Cami ve Cemevi’nin bir arada olması ilkesel olarak karşı çıkılabilecek bir proje değildir. Ancak, verili durum okuması yapıldığında ortadaki resime göre Cemevi’nin Cami’ye eklemlenerek meşruiyet kazanması durumu söz konusudur ki, bu Alevilerin geneli açısından kabul edilecek bir durum değildir.
SORUN CEMEVİ Mİ AYRIMCILIK MI?
Aleviler açısından Cemevi müstakil bir ibadet ve kültürel birliktelik mekanıdır. Alevilerin bu konuda talepleri açık ve nettir: Cemevlerinin ibadethane olarak tanımlanması.
Alevilerin bugün kamusal alanda Sünnilerle görünür bir sorunu yoktur. Sorun devletin/kamunun Alevilere karşı uyguladığı ayrımcı, dışlayıcı ve ötekileştirici uygulama ve politikalarıdır. Bu açıdan Cami-Cemevi projesinin şiddet üzerinden tartışılması hatta Alevilerin ‘şiddetin esas aktörü’ oldukları imajının yaratılması Alevilerin sorunlarının tartışılmasının önüne geçmektedir.

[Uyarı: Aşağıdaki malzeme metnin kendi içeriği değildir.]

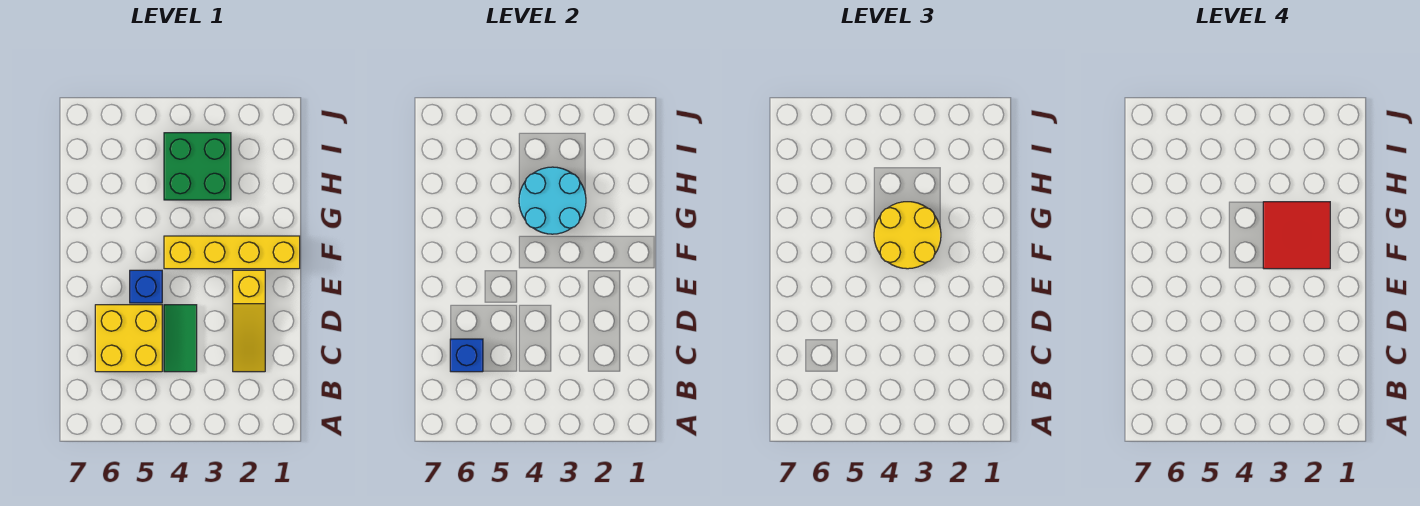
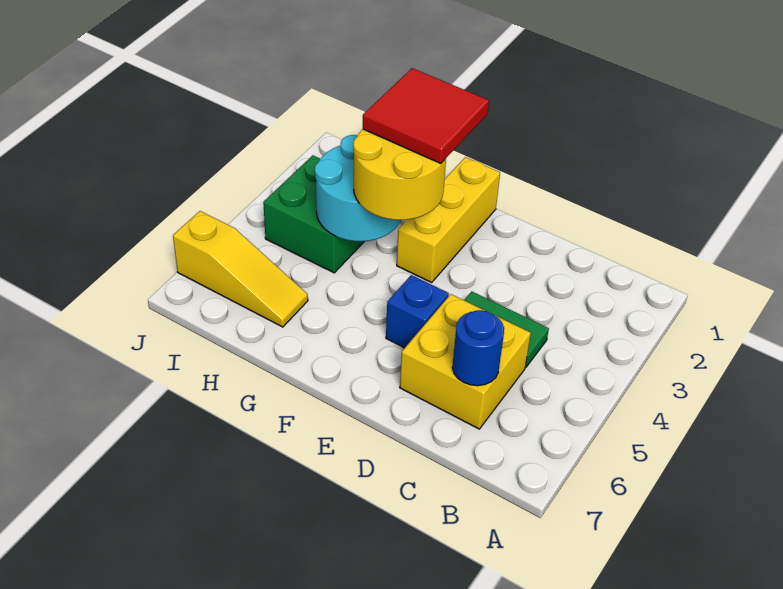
yellow slope C2:E2 level 1 top E -> yellow slope H6:J6 level 1 top J
blue brick C6 level 2 -> blue round brick C6 level 2
yellow brick F1:F4 level 1 -> yellow brick F1:F3 level 1

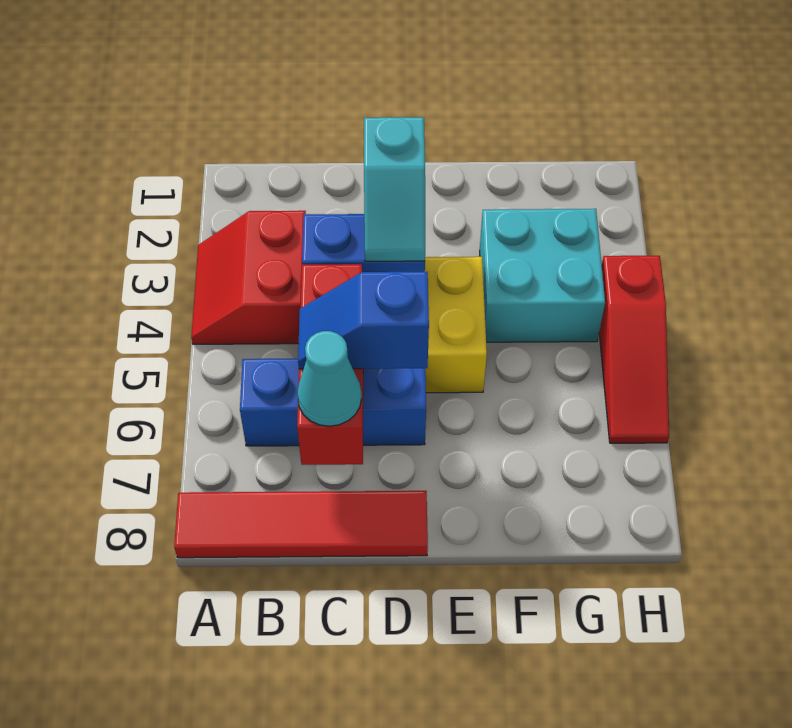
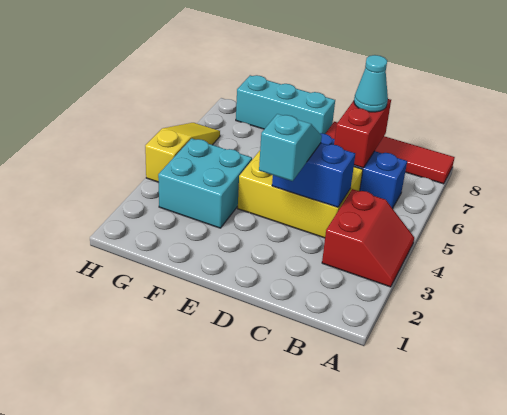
red brick C5:C7 level 2 -> red brick C6:C7 level 2
blue slope C6:D6 level 3 top D -> none
none -> cyan brick E8:G8 level 1
red slope H4:H6 level 1 top 4 -> yellow slope H4:H6 level 1 top 4

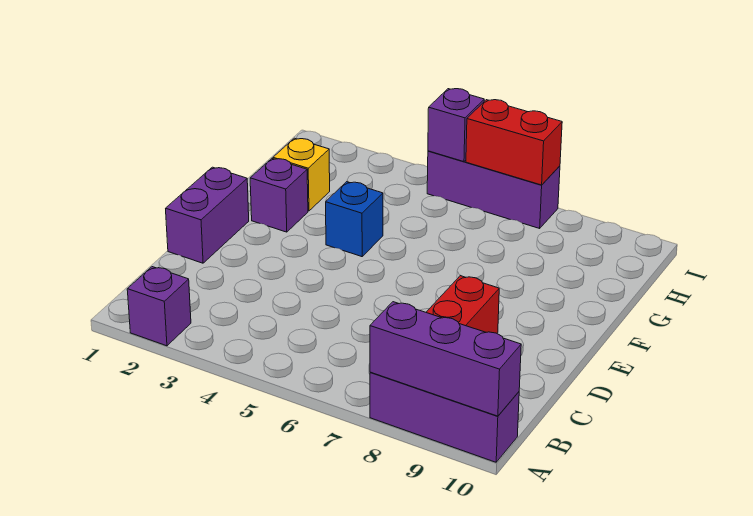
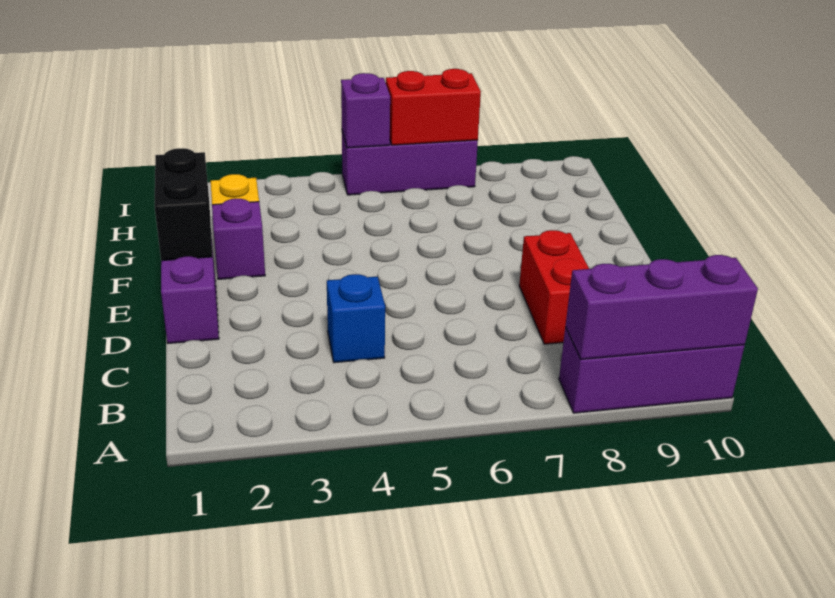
purple brick A2 level 1 -> none
none -> black brick E1:F1 level 2
blue brick F4 level 1 -> blue brick C4 level 1

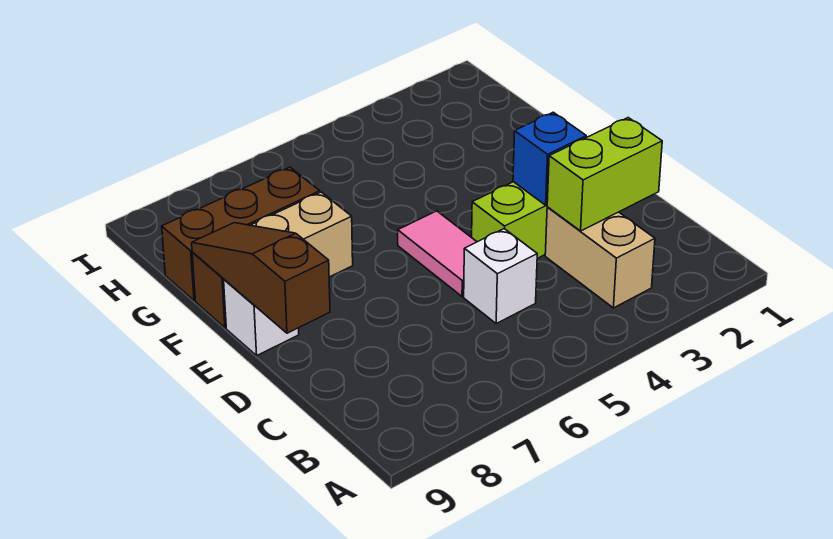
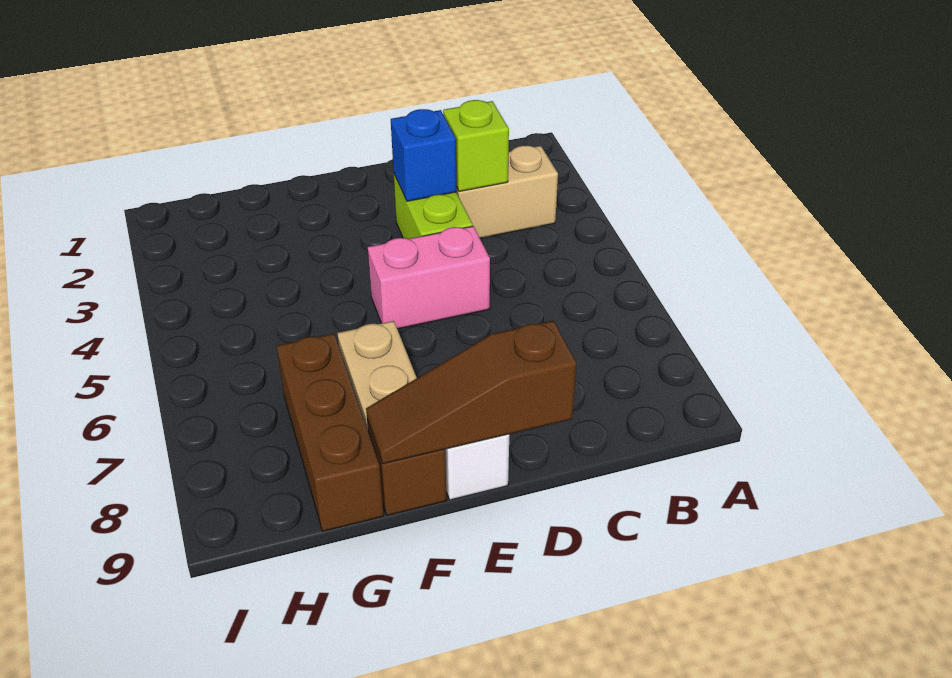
lime brick C2:C3 level 2 -> lime brick C3 level 2
white brick C5 level 1 -> none
pink tile D5:E5 level 1 -> pink brick D5:E5 level 1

Cami ile Cemevi’nin bir arada olması Alevilerin belediyede, bürokrasiye girişlerdeki mülakatlarda, terfi ve atamalarda karşı karşıya kaldıkları ayrımcılığı ortadan kaldırmamaktadır.
Bir zamanlar ‘Aleviler CHP’den kurtuldukları gün özgürleşecekler’ başlıklı yazı yazmıştım. Aradan geçen süre içinde şunu daha iyi anlıyorum ki, Aleviler için CHP tercihi sadece Atatürk üzerinden kurdukları bir ilişki değil. Aleviler için CHP, gündelik hayatta kendilerini daha eşit, daha özgür ve daha güvenli hissettikleri bir liman. Onun için çoğunluğu CHP’ye oy veriyor.